Typically, in CMT, nerve conduction velocities that are near normal present in CMT2, but not in CMT1. However, in CMT1B, although typical nerve conduction velocities are 5-15 m/sec, studies have shown that nerve conduction velocities can exhibit a range of 4-59 m/sec, far exceeding the 38 m/sec ceiling threshold for CMT1. In one paper, researchers report normal nerve conduction velocities in younger members of a family with 1B, whereas older relatives in the same family had severely slowed nerve conduction velocities. In another study of a single family with 1B, nerve conduction velocities were significantly slower than what is associated with 1A, yet in another study, researchers compared 119 CMTers who had 1A to 10 CMTers who had 1B, and found no nerve conduction velocity differences. Adding to the diagnostic confusion with demyelinating CMT, let me introduce you to the nerve conduction velocities exhibited in CMTX1.
X-Linked CMT subtype 1, that is, CMTX1, has a disease process that is primarily demyelinating. We know this because the underlying responsible gene mutation is in a gene that codes a molecular process in peripheral nerve myelin. However, nerve conduction characteristics tend to be more variable than what is typically associated with demyelinating CMT, and axonal features are more common. Nerve conduction characteristics can be asymmetrical like what is typically associated with axonal CMT. Nerve conduction block can also occur with CMTX1, unlike what is typically seen in other demyelinating types of CMT. The nerve conduction velocity range in CMTX1 is typically 25-43 m/sec in men, and 31-50 m/sec in women, falling well within that of Intermediate CMT. The consensus is that the difference between men and women is because of the number of X chromosomes each have. Although the nerve conduction characteristics depict an Intermediate CMT, we know that CMTX1 is demyelinating because of its underlying responsible gene mutation.
The responsible mutation for CMTX1 is a mutation in the GAP JUNCTION PROTEIN, BETA 1 gene (GJB1). To generalize, in peripheral nerve myelinating Schwann cells, the GJB1 gene facilitates the transfer of nutrients, ions, and other molecules to the inner most myelin layers. The responsible mutation causes a dysfunction of those transfers. Therefore, and despite its electrodiagnostic characteristics, CMTX1 is a demyelinating CMT. This example perfectly illustrates that making the distinction between demyelinating CMT and axonal CMT cannot rest solely on nerve conduction characteristics.

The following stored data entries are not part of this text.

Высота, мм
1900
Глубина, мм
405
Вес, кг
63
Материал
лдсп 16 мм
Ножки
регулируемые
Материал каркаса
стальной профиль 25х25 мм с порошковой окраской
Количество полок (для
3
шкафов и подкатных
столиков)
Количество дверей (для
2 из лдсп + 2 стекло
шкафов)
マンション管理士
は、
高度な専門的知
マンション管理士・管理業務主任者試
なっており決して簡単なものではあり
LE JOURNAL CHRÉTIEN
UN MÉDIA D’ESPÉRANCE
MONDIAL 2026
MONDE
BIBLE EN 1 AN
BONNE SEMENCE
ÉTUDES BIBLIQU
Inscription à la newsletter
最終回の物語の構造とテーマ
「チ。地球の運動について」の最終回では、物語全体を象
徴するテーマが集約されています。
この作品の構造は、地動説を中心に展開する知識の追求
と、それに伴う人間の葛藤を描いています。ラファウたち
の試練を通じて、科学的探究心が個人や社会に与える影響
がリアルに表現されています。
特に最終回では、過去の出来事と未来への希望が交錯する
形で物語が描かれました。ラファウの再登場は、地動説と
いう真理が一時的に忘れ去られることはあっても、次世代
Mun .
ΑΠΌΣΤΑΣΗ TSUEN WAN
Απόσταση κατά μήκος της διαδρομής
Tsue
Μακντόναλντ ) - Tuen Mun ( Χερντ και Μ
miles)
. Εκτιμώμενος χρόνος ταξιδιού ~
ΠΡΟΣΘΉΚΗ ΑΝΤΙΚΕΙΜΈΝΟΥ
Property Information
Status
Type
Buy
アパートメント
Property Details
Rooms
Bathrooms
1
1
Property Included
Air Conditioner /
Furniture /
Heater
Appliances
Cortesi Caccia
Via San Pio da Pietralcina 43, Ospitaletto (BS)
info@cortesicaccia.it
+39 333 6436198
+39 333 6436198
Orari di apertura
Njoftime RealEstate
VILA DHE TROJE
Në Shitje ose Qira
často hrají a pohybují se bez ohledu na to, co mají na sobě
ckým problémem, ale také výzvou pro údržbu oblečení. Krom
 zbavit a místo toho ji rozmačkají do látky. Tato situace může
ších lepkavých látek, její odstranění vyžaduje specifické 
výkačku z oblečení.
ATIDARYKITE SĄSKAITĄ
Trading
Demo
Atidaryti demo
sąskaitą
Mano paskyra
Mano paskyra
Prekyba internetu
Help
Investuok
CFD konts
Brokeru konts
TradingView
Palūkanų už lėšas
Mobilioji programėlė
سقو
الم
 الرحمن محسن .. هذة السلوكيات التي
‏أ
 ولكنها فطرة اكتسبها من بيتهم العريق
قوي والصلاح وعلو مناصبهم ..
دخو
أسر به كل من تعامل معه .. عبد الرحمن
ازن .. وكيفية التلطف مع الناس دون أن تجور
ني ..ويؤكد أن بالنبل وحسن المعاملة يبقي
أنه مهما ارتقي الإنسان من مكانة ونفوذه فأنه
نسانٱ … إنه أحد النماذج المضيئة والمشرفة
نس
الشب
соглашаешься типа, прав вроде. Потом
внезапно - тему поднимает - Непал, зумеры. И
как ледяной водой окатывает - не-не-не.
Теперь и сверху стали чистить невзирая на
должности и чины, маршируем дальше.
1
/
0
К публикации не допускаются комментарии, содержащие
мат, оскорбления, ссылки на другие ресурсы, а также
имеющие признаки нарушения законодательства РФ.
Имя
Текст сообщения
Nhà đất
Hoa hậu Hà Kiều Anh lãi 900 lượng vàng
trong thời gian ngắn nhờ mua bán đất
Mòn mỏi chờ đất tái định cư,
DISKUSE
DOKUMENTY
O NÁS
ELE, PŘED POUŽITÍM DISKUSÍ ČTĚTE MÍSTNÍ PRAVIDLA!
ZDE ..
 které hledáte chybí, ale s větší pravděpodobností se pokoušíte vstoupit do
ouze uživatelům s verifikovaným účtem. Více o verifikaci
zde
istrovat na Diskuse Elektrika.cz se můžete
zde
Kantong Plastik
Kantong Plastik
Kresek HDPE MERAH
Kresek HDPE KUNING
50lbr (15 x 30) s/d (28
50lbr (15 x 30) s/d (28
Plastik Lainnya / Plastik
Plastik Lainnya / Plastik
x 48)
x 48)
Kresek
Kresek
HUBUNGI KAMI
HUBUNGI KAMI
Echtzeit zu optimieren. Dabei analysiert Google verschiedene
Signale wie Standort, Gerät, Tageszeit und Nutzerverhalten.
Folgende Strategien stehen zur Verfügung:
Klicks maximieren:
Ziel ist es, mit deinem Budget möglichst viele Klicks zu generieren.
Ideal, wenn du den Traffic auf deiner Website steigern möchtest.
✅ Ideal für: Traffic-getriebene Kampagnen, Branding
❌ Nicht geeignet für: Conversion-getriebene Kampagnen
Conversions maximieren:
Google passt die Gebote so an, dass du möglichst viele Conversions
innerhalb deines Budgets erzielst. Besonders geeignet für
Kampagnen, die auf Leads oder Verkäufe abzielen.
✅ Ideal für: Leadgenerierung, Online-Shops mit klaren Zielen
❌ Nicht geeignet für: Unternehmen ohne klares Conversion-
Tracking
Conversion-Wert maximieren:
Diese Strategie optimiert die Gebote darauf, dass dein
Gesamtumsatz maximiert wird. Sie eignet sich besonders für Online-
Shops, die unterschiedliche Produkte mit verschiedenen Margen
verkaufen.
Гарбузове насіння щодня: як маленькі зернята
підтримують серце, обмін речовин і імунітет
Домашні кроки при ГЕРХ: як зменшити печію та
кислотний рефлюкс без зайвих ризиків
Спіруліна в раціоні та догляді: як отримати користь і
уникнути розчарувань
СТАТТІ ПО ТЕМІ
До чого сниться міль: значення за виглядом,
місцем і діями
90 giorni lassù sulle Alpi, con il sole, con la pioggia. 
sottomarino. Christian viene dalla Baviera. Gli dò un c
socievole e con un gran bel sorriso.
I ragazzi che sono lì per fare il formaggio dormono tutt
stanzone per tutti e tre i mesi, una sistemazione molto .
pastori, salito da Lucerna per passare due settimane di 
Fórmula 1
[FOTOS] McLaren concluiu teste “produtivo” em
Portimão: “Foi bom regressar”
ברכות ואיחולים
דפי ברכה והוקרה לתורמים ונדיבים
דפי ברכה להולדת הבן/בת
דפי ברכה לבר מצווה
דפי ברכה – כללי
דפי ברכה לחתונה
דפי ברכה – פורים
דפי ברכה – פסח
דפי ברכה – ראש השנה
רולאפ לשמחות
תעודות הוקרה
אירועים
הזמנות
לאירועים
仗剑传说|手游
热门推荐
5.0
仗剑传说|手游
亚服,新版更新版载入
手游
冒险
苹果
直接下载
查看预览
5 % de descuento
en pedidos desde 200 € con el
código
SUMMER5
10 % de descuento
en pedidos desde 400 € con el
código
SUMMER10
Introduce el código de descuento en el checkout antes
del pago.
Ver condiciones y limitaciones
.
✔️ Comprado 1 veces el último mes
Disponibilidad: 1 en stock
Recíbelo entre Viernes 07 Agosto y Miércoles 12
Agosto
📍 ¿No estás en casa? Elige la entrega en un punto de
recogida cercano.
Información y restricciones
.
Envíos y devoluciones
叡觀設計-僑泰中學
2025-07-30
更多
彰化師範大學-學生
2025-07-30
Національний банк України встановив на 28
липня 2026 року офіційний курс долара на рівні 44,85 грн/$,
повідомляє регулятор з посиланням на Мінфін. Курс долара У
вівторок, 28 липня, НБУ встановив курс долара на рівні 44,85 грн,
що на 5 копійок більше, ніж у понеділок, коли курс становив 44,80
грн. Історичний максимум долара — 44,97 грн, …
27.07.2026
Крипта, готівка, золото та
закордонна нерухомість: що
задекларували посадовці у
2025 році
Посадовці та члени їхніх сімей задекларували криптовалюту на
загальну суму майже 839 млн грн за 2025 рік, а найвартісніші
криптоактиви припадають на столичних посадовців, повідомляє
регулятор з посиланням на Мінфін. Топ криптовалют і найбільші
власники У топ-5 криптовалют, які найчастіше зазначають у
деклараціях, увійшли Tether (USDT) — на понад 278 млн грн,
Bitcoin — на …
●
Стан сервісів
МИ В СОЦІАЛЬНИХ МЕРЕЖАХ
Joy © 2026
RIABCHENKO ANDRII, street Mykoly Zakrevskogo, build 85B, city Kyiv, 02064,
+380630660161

The examples we discussed are just a small snippet of the exceptions to the rules for CMT nerve conduction characteristics that can serve as a guide to the doctor when differentiating between demyelinating, axonal, and Intermediate CMT. These few examples also demonstrate that the doctor cannot rely solely on electrodiagnostic findings to diagnose CMT. Electrodiagnostic findings are only one part of the diagnostic picture for CMT, just as are clinical symptoms. As discussed and demonstrated, the nerve conduction characteristics, when considered together with clinical symptoms and patient complaints, can be sufficient for the doctor to diagnose CMT. The limit to this is being able to pinpoint the exact subtype. Outside of an established family history of genetically confirmed CMT, the only way to know the exact subtype is through genetic testing. True to form with CMT though, when a genetic test does not identify the underlying responsible genetic cause, but nerve conduction characteristics and clinical symptoms are consistent with CMT, the non-confirmatory genetic test result is not a reliable diagnostic tool. The genetic test for CMT is not required for diagnosing CMT, but only for pinpointing the exact subtype.